Dr. COWAN: Well, first of all, when it's (unintelligible) pressure, obviously it's compressed, and so it's a little bit more dense. So it floats relatively slowly at first. And then as it rises in the water column, it expands and actually begins to rise to the surface more quickly. But even though we're about 1,000-foot journey, it does have a lot of time to start weathering and breaking down. That mostly occurs when it reaches the surface.
RAZ: What do you think it looks like deep inside the ocean where the leak has spread?
Dr. COWAN: Well, what I suspect is happening is that a relatively small fraction of the oil is actually reaching the surface mainly because of the decision, which I think is a misguided one to use dispersants at the wellhead. You know, I understand that most of the focus has been on the coast, but the fact that the dispersants are being used at the wellhead means that the oil is breaking up; to some degree, it's emulsifying as it rises. And it's settling out at different layers in the sea. And some of the heavier fractions are probably staying on the seafloor. So, certainly, there's potential for it to impact not just the coast, but communities and fishes and invertebrates on the continental shelf.
RAZ: Could it literally strangle sea life below? I mean, (unintelligible) of...
Dr. COWAN: Yeah, I mean, particularly some of the things like soft corals and sponges that are actually - you know, sponges are filter feeders and corals have very small polyps, and the polyps can easily get smothered by the oil and die. And one of the really important factors that we don't know very much about at all is the toxicity of the oil dispersant mixture. The dispersants are breakdown when they're at the surface and the toxicity of them is known relatively well. But the toxicity of those dispersants in combination with the oil is essentially unknown at depth.
RAZ: We do not know how...
Dr. COWAN: We do not know.
RAZ: We do not know how these dispersants might also damage ecosystems (unintelligible). Dr.
COWAN: Right. I mean, there are some preliminary evidence that the dispersants themselves may be more toxic than the oil at depth.
RAZ: I've read the sort of parts of the underwater ecosystem has been described as kind of standing forests of trees made up of coral. Can you describe what it looks like down there?
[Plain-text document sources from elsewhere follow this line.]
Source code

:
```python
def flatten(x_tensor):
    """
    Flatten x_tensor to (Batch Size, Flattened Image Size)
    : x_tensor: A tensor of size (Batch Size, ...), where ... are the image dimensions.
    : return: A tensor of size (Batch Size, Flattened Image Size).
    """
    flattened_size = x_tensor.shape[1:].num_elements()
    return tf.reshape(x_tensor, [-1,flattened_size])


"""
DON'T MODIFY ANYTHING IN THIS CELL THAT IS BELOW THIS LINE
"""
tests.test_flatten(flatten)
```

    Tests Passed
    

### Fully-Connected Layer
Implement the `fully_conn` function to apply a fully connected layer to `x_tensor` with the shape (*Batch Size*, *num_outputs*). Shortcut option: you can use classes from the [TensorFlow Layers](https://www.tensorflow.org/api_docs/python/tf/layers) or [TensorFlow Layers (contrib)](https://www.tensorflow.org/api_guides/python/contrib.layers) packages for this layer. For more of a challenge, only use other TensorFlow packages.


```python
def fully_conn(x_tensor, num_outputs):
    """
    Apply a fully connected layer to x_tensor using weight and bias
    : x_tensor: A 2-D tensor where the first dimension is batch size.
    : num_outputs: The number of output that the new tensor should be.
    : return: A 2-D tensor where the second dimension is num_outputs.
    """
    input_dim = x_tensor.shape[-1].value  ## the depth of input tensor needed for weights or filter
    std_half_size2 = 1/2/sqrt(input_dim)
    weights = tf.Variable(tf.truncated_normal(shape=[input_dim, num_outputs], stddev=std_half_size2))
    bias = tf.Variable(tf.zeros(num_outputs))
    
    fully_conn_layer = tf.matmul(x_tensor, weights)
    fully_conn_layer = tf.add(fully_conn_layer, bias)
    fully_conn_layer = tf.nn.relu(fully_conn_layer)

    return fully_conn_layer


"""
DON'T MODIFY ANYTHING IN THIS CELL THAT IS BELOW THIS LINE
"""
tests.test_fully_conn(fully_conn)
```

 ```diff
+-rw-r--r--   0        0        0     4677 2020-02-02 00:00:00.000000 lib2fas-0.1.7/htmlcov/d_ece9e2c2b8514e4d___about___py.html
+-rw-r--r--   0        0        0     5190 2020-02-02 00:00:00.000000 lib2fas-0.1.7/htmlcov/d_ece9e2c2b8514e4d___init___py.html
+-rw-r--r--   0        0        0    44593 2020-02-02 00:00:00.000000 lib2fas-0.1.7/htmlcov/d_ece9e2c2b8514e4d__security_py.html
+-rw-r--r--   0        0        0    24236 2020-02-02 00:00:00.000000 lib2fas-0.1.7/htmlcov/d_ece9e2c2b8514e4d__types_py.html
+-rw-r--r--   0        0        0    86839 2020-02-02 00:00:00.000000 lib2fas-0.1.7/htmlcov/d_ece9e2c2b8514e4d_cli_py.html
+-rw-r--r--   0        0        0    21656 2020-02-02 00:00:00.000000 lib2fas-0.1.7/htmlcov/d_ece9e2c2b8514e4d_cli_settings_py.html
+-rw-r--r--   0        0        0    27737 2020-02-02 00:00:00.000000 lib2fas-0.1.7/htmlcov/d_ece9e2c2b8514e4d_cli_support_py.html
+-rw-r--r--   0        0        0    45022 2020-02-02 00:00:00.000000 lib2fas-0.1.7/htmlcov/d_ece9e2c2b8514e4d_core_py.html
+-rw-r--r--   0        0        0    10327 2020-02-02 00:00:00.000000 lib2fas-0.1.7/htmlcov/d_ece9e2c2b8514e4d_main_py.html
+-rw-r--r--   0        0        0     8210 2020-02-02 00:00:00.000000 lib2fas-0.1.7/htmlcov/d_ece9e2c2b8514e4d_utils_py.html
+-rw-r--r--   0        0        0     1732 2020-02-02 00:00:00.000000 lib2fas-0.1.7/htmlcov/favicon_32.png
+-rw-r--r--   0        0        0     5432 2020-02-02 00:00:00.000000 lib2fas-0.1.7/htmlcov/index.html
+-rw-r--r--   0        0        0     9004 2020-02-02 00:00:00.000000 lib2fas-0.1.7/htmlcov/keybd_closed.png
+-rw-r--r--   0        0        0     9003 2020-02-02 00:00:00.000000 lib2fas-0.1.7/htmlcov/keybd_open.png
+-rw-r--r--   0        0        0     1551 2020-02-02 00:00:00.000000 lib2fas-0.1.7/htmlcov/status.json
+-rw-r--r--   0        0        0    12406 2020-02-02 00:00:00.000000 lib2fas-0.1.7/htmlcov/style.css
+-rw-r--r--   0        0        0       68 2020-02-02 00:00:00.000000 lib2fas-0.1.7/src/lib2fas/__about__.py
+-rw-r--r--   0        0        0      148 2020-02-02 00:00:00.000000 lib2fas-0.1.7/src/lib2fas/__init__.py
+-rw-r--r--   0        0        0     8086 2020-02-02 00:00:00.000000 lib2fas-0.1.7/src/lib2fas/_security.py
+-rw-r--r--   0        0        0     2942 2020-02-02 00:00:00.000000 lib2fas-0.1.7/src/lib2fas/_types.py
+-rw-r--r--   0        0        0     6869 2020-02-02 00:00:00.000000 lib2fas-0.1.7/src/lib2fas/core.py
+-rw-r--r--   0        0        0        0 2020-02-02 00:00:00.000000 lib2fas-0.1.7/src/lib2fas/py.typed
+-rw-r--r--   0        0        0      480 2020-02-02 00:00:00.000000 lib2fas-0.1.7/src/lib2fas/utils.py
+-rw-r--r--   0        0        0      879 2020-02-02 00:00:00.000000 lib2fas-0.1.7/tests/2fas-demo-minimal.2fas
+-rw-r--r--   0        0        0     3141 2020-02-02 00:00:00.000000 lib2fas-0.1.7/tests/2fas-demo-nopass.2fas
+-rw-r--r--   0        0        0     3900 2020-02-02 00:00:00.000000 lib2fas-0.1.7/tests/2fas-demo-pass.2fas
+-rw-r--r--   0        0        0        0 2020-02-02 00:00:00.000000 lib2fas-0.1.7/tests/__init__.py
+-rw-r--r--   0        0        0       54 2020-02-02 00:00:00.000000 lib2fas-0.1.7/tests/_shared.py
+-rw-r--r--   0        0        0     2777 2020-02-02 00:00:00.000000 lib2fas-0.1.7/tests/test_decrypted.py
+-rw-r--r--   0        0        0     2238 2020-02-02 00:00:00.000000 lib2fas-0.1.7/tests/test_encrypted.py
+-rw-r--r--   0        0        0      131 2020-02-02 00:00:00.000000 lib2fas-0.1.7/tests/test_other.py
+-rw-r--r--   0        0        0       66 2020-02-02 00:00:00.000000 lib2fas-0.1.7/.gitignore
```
Dr. COWAN: What I would more describe it as a series of closely spaced flattop mountains that rise up from the seabed tens to hundreds of meters. And the sides and tops of these things are covered with a very, very diverse community of sponges and sea fans and soft corals and some hard corals. And so, it essentially doesn't look dissimilar from a normal coral reef, except that the features themselves are geologic rather than are built by the animals. But if you can picture what a coral reef looks like in your mind, then you can kind of get a sense of what these shelf-edge banks look like.
RAZ: It's hard for many of us to kind of imagine and to sort of get a sense of how huge this catastrophe is. Obviously, in 1989 with the Exxon Valdez, we could see seagulls, we could see animals on the coast covered in oil. We know that some clam and mussel beds are still contaminated in Prince William Sound in Alaska. What do we know about the lasting impact of this?
Dr. COWAN: Well, keep in mind that one thing that we do have working for us in the Gulf that is different than the Alaskan area is that the warm waters of the Gulf caused the biological breakdown of oil to occur more rapidly. So, it could take years, but maybe not as many years as the Exxon Valdez because things happen much more slowly in colder climates.
RAZ: I suppose what's most disturbing about all of this is that the best scientists in the world, including you, simply don't know, they just don't know what will happen.
Dr. COWAN: No, we don't. This is - it is unprecedented. The depth of the spill is unprecedented. And the complexity - there's probably not a more complex place in the Gulf of Mexico with respect to currents than right at the mouth of Mississippi. This stuff could actually go anywhere.